— Это верно, — согласился Михаил Иванович и, чуть помедлив, добавил: — Хочу поручить тебе, Дмитрий Иванович, оборону нашей подвижной крепости — гуляй-города. Лучше тебя с этим никто не справится.
Земский воевода удивленно вскинул пшеничные брови. Воротынский доверял ему оборону гуляй-города — военного чуда: толстенные щиты на телегах щетинились пушками и затинными пищалями — нововведением последних лет, которые отличались от обычных ручниц наличием крюков[4]. Внутри были надежно укрыты от орудий неприятеля воины. Правда, пищаль уступала в скорострельности лукам крымских татар, но имела преимущество в пробивной силе: стрела застревала в теле первого же незащищенного воина и довольно редко пробивала кольчугу, а пищальная пуля пробивала двоих незащищенных воинов, застревая лишь в третьем. Кроме того, она не щадила и рыцарские доспехи. Для Дмитрия Ивановича это была неслыханная честь, потому что он не мог похвастаться древностью рода, как старый воевода.
— Справишься? — Михаил Иванович заметил его замешательство.
Хворостинин приложил руку к сильно бившемуся сердцу:
— Справлюсь!
— Позови мне Шуйского, — попросил Воротынский. — Прикажу ему первый бой принять, постараться татар отбросить.
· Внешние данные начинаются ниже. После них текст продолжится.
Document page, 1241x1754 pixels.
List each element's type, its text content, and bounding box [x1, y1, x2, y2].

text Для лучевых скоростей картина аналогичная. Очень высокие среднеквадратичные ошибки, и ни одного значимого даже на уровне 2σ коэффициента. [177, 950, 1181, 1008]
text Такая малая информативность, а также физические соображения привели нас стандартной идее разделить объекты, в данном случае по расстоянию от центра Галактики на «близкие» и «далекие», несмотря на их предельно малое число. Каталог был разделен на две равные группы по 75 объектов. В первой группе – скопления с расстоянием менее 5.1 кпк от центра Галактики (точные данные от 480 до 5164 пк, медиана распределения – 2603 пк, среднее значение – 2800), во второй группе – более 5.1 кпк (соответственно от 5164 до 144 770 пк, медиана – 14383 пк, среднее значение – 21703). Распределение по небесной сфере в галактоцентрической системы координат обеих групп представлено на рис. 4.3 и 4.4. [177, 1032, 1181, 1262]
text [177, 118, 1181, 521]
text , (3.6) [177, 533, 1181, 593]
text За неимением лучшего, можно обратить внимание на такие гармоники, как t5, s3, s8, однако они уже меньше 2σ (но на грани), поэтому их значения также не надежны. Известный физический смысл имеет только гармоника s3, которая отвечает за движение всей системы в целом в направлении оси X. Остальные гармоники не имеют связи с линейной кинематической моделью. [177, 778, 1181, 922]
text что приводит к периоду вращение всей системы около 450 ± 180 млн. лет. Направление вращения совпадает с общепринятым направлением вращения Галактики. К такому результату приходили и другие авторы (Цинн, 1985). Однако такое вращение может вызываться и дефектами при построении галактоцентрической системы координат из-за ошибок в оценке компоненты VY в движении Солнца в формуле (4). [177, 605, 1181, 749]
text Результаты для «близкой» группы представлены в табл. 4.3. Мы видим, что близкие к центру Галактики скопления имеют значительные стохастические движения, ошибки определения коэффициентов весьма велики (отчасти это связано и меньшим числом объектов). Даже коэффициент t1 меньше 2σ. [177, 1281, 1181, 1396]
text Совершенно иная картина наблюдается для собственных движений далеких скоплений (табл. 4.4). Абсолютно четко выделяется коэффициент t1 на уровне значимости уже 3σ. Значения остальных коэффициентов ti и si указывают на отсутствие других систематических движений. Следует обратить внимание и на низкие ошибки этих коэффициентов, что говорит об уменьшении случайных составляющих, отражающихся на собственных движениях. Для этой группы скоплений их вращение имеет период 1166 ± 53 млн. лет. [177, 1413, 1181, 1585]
Хворостинин поскакал исполнять просьбу старшего воеводы. Он нашел Ивана Петровича Шуйского, родовитого пожилого князя, у воды. Тот поил коня, ласково поглаживая его шею. Дмитрий Иванович заметил, что на белом лбу Ивана Петровича залегла глубокая складка, румянец на впалых щеках сменила бледность.
— Слыхал, татары серпуховской дорогой пошли? — спросил Дмитрий Иванович.
Шуйский кивнул, не оборачиваясь:
— Это хорошо.
— Михаил Иванович просит, чтобы встретил их твой полк, — продолжал Хворостинин. Князь наклонил голову, и его овальное лицо с прямым длинным носом и тонкими губами озарила улыбка, сделав его по-детски беззащитным и добрым.
— Я это и без просьбы знал, Дмитрий Иванович, — щуря подслеповатые глаза, ответил он и дернул коня за узду. — Пойду к воинам своим, речь скажу. Чую, хан уже где-то на подступах.